In case you haven’t followed the numbers, evangelicalism is only a generation behind the mainline church in cultural irrelevance.
**The secular culture accepts that there is a right to sexual gratification, and anyone getting in the way of that right is evil.**
So, according to you, you should get to dictate what other people do with their own bodies.
**Christians have, for the most part, caved in.**
And by ‘caved in’ what you mean is that the Christians aren’t being forced to have sex, but they no longer have the privilege of controlling what other people do with their own bodies.
**once you’ve convinced people that “love is never wrong” and that children are “born gay,” and that there are millions of “gay kids” and “transgender kids” in America, we know where this is headed**
Slippery slope fallacy, and fails to explain why there would be a special right to sexually abuse children because they were ‘born gay’ any more than there should be such a right because they are ‘born straight’.
**There are numerous cases of two gay men or two lesbians adopting children and then sexually abusing them.**
And there are no cases of straight men sexually abusing children?
Although I agree with much of this essay, I do think that there is a presupposition that needs to be clearly stated.

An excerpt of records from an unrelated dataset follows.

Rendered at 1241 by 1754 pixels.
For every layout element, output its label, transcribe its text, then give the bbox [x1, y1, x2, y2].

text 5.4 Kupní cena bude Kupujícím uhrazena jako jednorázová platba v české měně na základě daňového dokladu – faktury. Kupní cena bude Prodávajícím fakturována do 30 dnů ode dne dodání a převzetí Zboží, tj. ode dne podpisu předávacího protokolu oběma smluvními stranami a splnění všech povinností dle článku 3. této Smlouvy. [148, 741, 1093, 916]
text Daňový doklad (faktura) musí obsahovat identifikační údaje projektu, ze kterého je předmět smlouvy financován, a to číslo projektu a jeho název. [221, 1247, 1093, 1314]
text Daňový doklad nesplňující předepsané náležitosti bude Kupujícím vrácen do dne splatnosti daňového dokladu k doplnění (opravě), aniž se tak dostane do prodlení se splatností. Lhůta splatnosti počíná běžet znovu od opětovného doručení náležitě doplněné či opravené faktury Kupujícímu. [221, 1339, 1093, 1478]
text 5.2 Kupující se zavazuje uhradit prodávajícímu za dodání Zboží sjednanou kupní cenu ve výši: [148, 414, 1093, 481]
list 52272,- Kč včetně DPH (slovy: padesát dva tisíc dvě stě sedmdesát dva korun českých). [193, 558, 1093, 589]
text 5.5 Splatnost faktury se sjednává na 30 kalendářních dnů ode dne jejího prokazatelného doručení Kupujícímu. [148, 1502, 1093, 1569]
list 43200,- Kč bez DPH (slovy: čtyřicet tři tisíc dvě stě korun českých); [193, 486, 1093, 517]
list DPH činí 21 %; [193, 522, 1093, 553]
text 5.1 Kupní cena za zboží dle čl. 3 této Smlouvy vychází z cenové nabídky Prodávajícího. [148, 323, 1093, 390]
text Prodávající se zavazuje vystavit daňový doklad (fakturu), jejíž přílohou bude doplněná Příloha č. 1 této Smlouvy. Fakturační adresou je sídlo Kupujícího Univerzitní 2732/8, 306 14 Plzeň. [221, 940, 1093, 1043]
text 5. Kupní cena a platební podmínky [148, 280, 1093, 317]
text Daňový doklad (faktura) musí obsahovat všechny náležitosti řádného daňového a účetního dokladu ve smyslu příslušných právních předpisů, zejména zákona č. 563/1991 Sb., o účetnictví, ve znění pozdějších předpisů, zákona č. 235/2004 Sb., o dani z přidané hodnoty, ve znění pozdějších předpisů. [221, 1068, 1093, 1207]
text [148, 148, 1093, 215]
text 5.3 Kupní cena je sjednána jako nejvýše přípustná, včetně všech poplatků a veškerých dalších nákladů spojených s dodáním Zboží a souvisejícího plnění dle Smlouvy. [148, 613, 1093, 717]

It is this: that the sexual revolution depends upon a (false) natural positive right to pregnancy-free and consequence-free coitus. The corresponding (and false) natural positive duty is for the baby not to be conceived. If the baby is conceived, he has violated his duty and the person’s right for pregnancy-free coitus.
But there is even a presupposition under this, and it is existence of the fully grown and functioning citizen. How this person got to be an adult and fully functioning is not accounted for under sexual revolutionary ideology. It is as if he sprang out of a pod, fully formed and ready for productive adult life. Without consciously accounting for the sexual and complementary nature of his origins (ie, that he has a mother and a father who had sex with each other at least one time), it makes sense that he thinks he can presume a right to live his sexual life in a manner that corresponds to his neglect of his own personal anthropology. He has cut himself off at the roots in an attempt to liberate himself.